The castle complex is comparatively modern in parts, due to being constantly besieged and rebuilt over the years. However, its walls still contain the oldest building in Edinburgh – the small but perfectly formed St Margaret’s Chapel, built in the 12th century. Other interesting features include the Dog Cemetery, where generations of faithful friends have been lovingly memorialised by their soldier owners.

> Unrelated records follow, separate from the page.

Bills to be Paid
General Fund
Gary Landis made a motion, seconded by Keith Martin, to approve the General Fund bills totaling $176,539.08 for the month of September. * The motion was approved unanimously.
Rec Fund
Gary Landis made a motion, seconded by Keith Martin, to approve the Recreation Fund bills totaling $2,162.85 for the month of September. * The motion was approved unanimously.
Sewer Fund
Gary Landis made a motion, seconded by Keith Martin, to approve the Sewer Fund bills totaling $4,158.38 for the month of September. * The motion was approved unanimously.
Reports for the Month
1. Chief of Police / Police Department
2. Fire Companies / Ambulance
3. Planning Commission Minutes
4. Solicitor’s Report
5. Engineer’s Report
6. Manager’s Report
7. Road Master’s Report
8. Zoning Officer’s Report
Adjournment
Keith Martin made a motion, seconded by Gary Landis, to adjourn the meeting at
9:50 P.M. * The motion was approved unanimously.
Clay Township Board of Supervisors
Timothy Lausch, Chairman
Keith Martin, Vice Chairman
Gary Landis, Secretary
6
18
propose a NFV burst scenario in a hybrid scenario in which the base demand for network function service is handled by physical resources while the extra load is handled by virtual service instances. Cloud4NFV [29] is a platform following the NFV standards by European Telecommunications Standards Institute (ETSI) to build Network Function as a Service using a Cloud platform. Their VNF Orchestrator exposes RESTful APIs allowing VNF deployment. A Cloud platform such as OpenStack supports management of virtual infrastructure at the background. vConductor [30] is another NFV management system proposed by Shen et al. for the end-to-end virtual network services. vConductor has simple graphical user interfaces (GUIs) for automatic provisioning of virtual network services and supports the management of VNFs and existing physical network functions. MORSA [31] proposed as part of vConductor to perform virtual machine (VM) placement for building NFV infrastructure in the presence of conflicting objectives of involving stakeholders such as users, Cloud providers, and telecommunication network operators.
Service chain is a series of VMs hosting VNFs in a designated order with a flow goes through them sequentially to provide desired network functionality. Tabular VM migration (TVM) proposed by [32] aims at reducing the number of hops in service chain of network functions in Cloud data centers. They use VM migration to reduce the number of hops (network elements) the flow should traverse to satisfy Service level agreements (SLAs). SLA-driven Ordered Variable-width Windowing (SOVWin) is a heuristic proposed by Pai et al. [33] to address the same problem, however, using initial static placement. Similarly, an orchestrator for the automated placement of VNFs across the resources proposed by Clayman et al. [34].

This is a town that knows how to show visitors a good time, hosting major shindigs like the Edinburgh International Festival and Fringe Festival, not to mention the legendary Hogmanay celebrations. The city’s nightlife has plenty to offer outside these times too. In the New Town, head straight for Rose Street’s pubs and eateries. For an atmospheric tipple, you can’t beat the historic Kenilworth, named after a novel by Scottish literary icon Sir Walter Scott. It’s a listed building with a beautiful late Victorian interior complete with tiled walls and carved mahogany. In the Old Town, Cowgate is a big drinking street popular with students, while Grassmarket has its fair share of venues.
When in Rome …
You owe it to yourself to try haggis. After all, it’s a Scottish culinary legend and surprisingly tasty. Just don’t think about what’s in it. If you really can’t face the prospect, there are meat-free versions for vegetarians and the squeamish. The classic accompaniments are neeps and tatties (mashed turnip and potato) and you can find such dishes in touristy restaurants and local hangouts alike. Try The Wee Windaes on High Street, Royal Mile, or the Rose Street Brewery on Rose Street, which has a cosy restaurant tucked away upstairs. For the sake of authenticity, you could follow it with Scotland’s great contribution to modern cuisine, the deep-fried Mars bar.
Worth a look
The Real Mary King’s Close
Discover the subterranean world of old Edinburgh on this entertaining tour, which explores the warren of streets underneath Royal Mile. See www.realmarykingsclose.com.
Palace of Holyroodhouse
The Queen’s official residence in Scotland, this sits at the opposite end of Royal Mile to Edinburgh Castle. The former home of Mary, Queen of Scots, it’s a must for history buffs.
The Scotch Whisky Heritage Centre
Close to the castle, this provides a good opportunity to do some essential research into Scotland’s favourite drink.
Edinburgh’s got a good range of budget accommodation. Slightly out of town, the Globetrotter Inn hostel is a popular choice and worth the trek as the facilities (and the sea view from the bar) are great. They run a shuttle service to and from the centre. See www.globetrotterinns.com.